2. Step-by-Step Process for AI-Assisted Development

  1. Initialization: Create a clean repository and install necessary tools (bun, vest, effect).
  2. Context Injection: Clone the target library (e.g., effect) into a repos/ folder. This allows the AI to index the library's internal patterns as if they were part of the local codebase.
  3. Pattern Extraction: Ask the AI to research specific features (e.g., HTTP APIs, SQL persistence) within the cloned repo and save these as patterns/*.md files.
  4. Spec-Driven Implementation: Create a plans/ file to define the desired functionality.
  5. Iterative Execution: Use a loop (or manual restarts) to implement features, using the patterns/ files as the "source of truth" for the AI.
  6. Validation: Use strict linting and type-checking to ensure the AI adheres to the defined patterns.

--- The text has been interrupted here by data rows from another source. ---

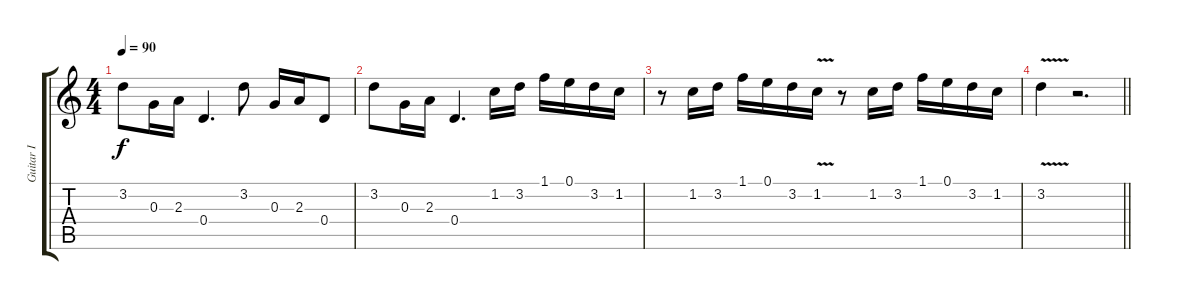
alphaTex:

\track ("Guitar I" "Guitar I") {instrument overdrivenguitar}
\staff {score tabs}
\tuning (E4 B3 G3 D3 A2 E2) {hide}
\ts (4 4)
\tempo 90
\clef g2
\ks c
3.2.8{dy f} 0.3.16 2.3.16 0.4.4{d} 3.2.8 0.3.16 2.3.16 0.4.8 |
3.2.8 0.3.16 2.3.16 0.4.4{d} 1.2.16 3.2.16 1.1.16 0.1.16 3.2.16 1.2.16 |
r.8 1.2.16 3.2.16 1.1.16 0.1.16 3.2.16 1.2{v}.16 r.8 1.2.16 3.2.16 1.1.16 0.1.16 3.2.16 1.2.16 |
\barLineRight lightlight
3.2{v}.4 r.2{d}
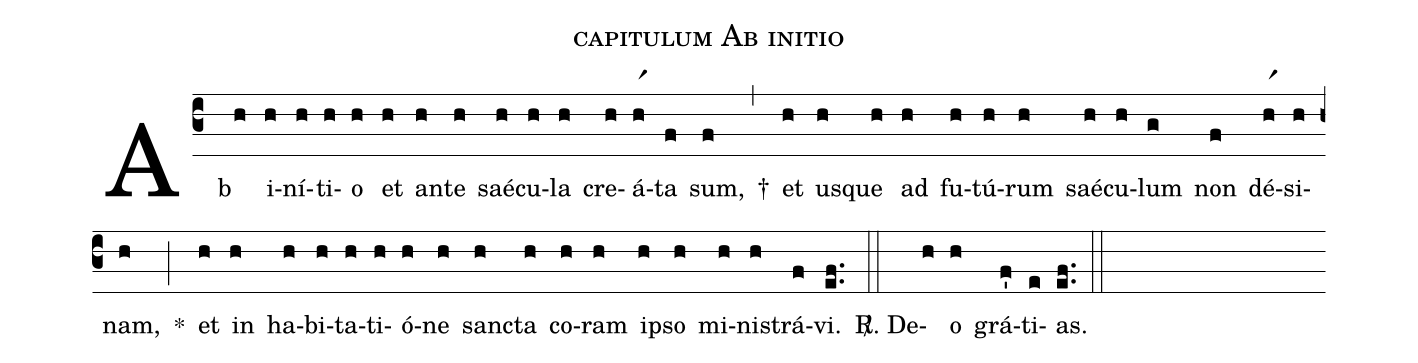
name: capitulum Ab initio;
%%
(c3)

Ab( h) i(h)ní(h)ti(h)o(h) et(h) an(h)te(h) saé(h)cu(h)la(h)
cre(h)á(hr1)ta(f) sum,(f) †(,)
et(h) us(h)que(h) ad(h) fu(h)tú(h)rum(h)
saé(h)cu(h)lum(g) non(f) dé(hr1)si(h)nam,(h) *(;)
et(h) in(h) ha(h)bi(h)ta(h)ti(h)ó(h)ne(h) san(h)cta(h)
co(h)ram(h) ip(h)so(h) mi(h)ni(h)strá(f)vi.(e.f.) (::)

<sp>R/</sp>. De( h)o(h) grá(f')ti(e)as.(e.f.) (::)
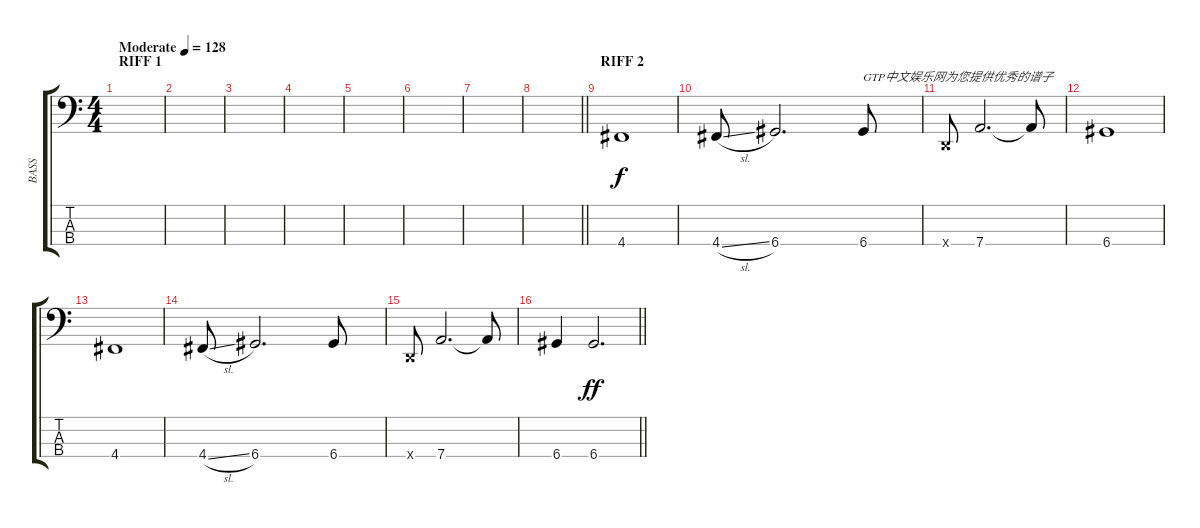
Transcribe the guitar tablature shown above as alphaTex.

\track ("BASS" "BASS") {instrument electricbassfinger}
\staff {score tabs}
\tuning (F2 C2 G1 D1) {hide}
\ts (4 4)
\section ("" "RIFF 1")
\tempo (128 "Moderate")
\clef f4
\ks c
|
|
|
|
|
|
|
\barLineRight lightlight
|
\section ("" "RIFF 2")
4.4.1 |
4.4{sl}.8 6.4.2{d} 6.4.8{txt "GTP中文娱乐网为您提供优秀的谱子"} |
0.4{x}.8 7.4.2{d} 7.4{t}.8 |
6.4.1 |
4.4.1 |
4.4{sl}.8 6.4.2{d} 6.4.8 |
0.4{x}.8 7.4.2{d} 7.4{t}.8 |
\barLineRight lightlight
6.4.4 6.4.2{d dy ff}
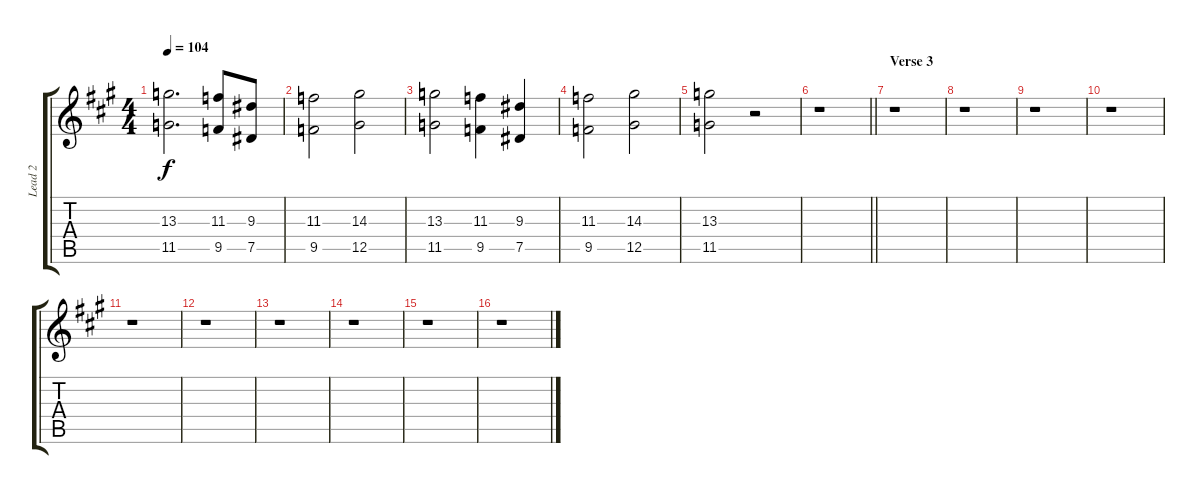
\track ("Lead 2" "Lead 2") {instrument distortionguitar}
\staff {score tabs}
\tuning (Eb4 Bb3 Gb3 Db3 Ab2 Eb2) {hide}
\ts (4 4)
\tempo 104
\clef g2
\ks a
(13.3 11.5).2{d dy f} (11.3 9.5).8 (9.3 7.5).8 |
(11.3 9.5).2 (14.3 12.5).2 |
(13.3 11.5).2 (11.3 9.5).4 (9.3 7.5).4 |
(11.3 9.5).2 (14.3 12.5).2 |
(13.3 11.5).2 r.2 |
\barLineRight lightlight
r.1 |
\section ("" "Verse 3")
r.1 |
r.1 |
r.1 |
r.1 |
r.1 |
r.1 |
r.1 |
r.1 |
r.1 |
r.1
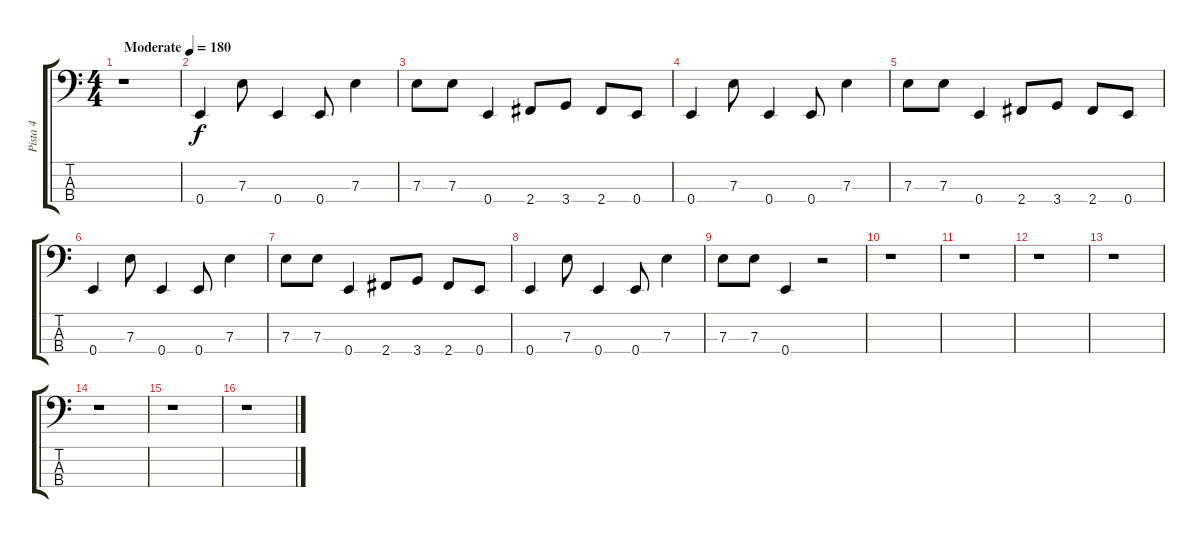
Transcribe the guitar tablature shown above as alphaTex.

\track ("Pista 4" "Pista 4") {instrument electricbasspick}
\staff {score tabs}
\tuning (G2 D2 A1 E1) {hide}
\ts (4 4)
\tempo (180 "Moderate")
\clef f4
\ks c
r.1{dy f instrument electricbasspick} |
0.4.4 7.3.8 0.4.4 0.4.8 7.3.4 |
7.3.8 7.3.8 0.4.4 2.4.8 3.4.8 2.4.8 0.4.8 |
0.4.4 7.3.8 0.4.4 0.4.8 7.3.4 |
7.3.8 7.3.8 0.4.4 2.4.8 3.4.8 2.4.8 0.4.8 |
0.4.4 7.3.8 0.4.4 0.4.8 7.3.4 |
7.3.8 7.3.8 0.4.4 2.4.8 3.4.8 2.4.8 0.4.8 |
0.4.4 7.3.8 0.4.4 0.4.8 7.3.4 |
7.3.8 7.3.8 0.4.4 r.2 |
r.1 |
r.1 |
r.1 |
r.1 |
r.1 |
r.1 |
r.1
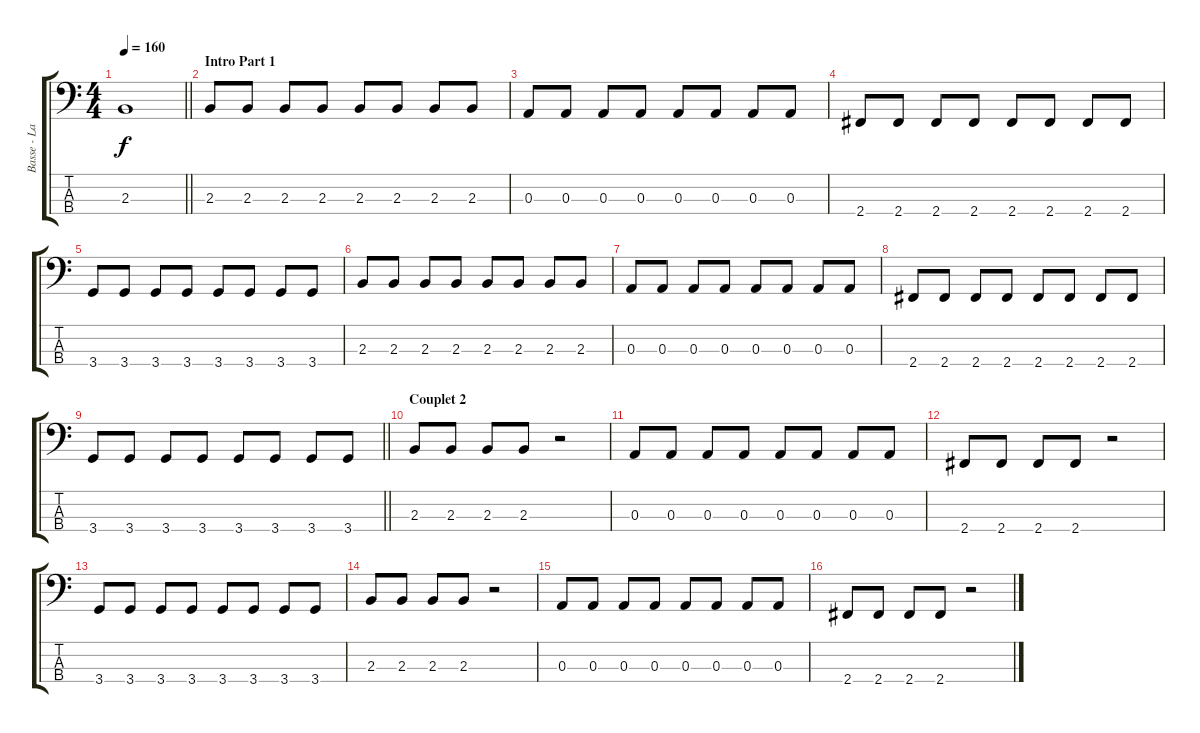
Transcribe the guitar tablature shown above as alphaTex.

\track ("Basse - Lasse" "Basse - La") {instrument electricbassfinger}
\staff {score tabs}
\tuning (G2 D2 A1 E1) {hide}
\ts (4 4)
\tempo 160
\clef f4
\barLineRight lightlight
\ks c
2.3.1{dy f} |
\section ("" "Intro Part 1")
2.3.8 2.3.8 2.3.8 2.3.8 2.3.8 2.3.8 2.3.8 2.3.8 |
0.3.8 0.3.8 0.3.8 0.3.8 0.3.8 0.3.8 0.3.8 0.3.8 |
2.4.8 2.4.8 2.4.8 2.4.8 2.4.8 2.4.8 2.4.8 2.4.8 |
3.4.8 3.4.8 3.4.8 3.4.8 3.4.8 3.4.8 3.4.8 3.4.8 |
2.3.8 2.3.8 2.3.8 2.3.8 2.3.8 2.3.8 2.3.8 2.3.8 |
0.3.8 0.3.8 0.3.8 0.3.8 0.3.8 0.3.8 0.3.8 0.3.8 |
2.4.8 2.4.8 2.4.8 2.4.8 2.4.8 2.4.8 2.4.8 2.4.8 |
\barLineRight lightlight
3.4.8 3.4.8 3.4.8 3.4.8 3.4.8 3.4.8 3.4.8 3.4.8 |
\section ("" "Couplet 2")
2.3.8 2.3.8 2.3.8 2.3.8 r.2 |
0.3.8 0.3.8 0.3.8 0.3.8 0.3.8 0.3.8 0.3.8 0.3.8 |
2.4.8 2.4.8 2.4.8 2.4.8 r.2 |
3.4.8 3.4.8 3.4.8 3.4.8 3.4.8 3.4.8 3.4.8 3.4.8 |
2.3.8 2.3.8 2.3.8 2.3.8 r.2 |
0.3.8 0.3.8 0.3.8 0.3.8 0.3.8 0.3.8 0.3.8 0.3.8 |
2.4.8 2.4.8 2.4.8 2.4.8 r.2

3. Key Arguments and Perspectives

  • Models are "Dumb" but Powerful: The speaker argues that LLMs do not "learn" in the human sense; they are fixed-weight models. Therefore, the developer's job is to architect the environment (the repo) so the model can "see" the right patterns.
  • The "Junior Developer with a Knife" Analogy: AI models are like junior developers who are fast but prone to dangerous shortcuts. The developer must act as a supervisor, using linting rules to "babysit" the model and prevent bad practices (e.g., using as casting instead of schema validation).
  • Standardization vs. Flexibility: While the speaker acknowledges the desire for standard AI patterns, they argue that patterns should be generated by the model for the specific model being used, rather than relying on off-the-shelf, one-size-fits-all prompts.

4. Notable Quotes

  • "The reality is with LLMs... they are very different [from humans]. We learn continuously... with LLMs, this does not happen."
  • "The zero-to-one problem is not really a problem... as programmers, if our job is not to write code, our job should be to set up the repositories in ways that the models can act good on it."
  • "Why does this rule exist? Because the model did that." (On the necessity of specific linting rules).

5. Technical Insights

  • Diagnostic Severity: The speaker sets all TypeScript diagnostics to error to ensure the AI cannot ignore warnings or produce "sloppy" code.
  • Semantic Code Search: Used to prevent the AI from re-implementing features that already exist in the codebase.
  • Long-Running Processes: The speaker highlights that AI-driven apps often have long response times (minutes vs. milliseconds), making Effect Workflows and Clustering essential to handle server crashes and ensure process completion.

6. Synthesis/Conclusion

The workshop concluded that the most effective way to leverage AI for complex library development is to treat the AI as a tool that requires a highly structured environment. By providing the AI with direct access to source code (cloning), enforcing strict patterns via markdown files, and using aggressive linting to prevent "lazy" coding, developers can successfully build complex, type-safe systems without writing code by hand. The future of this workflow lies in automating the "pattern extraction" process and using robust workflow engines to handle the inherent instability of long-running AI operations.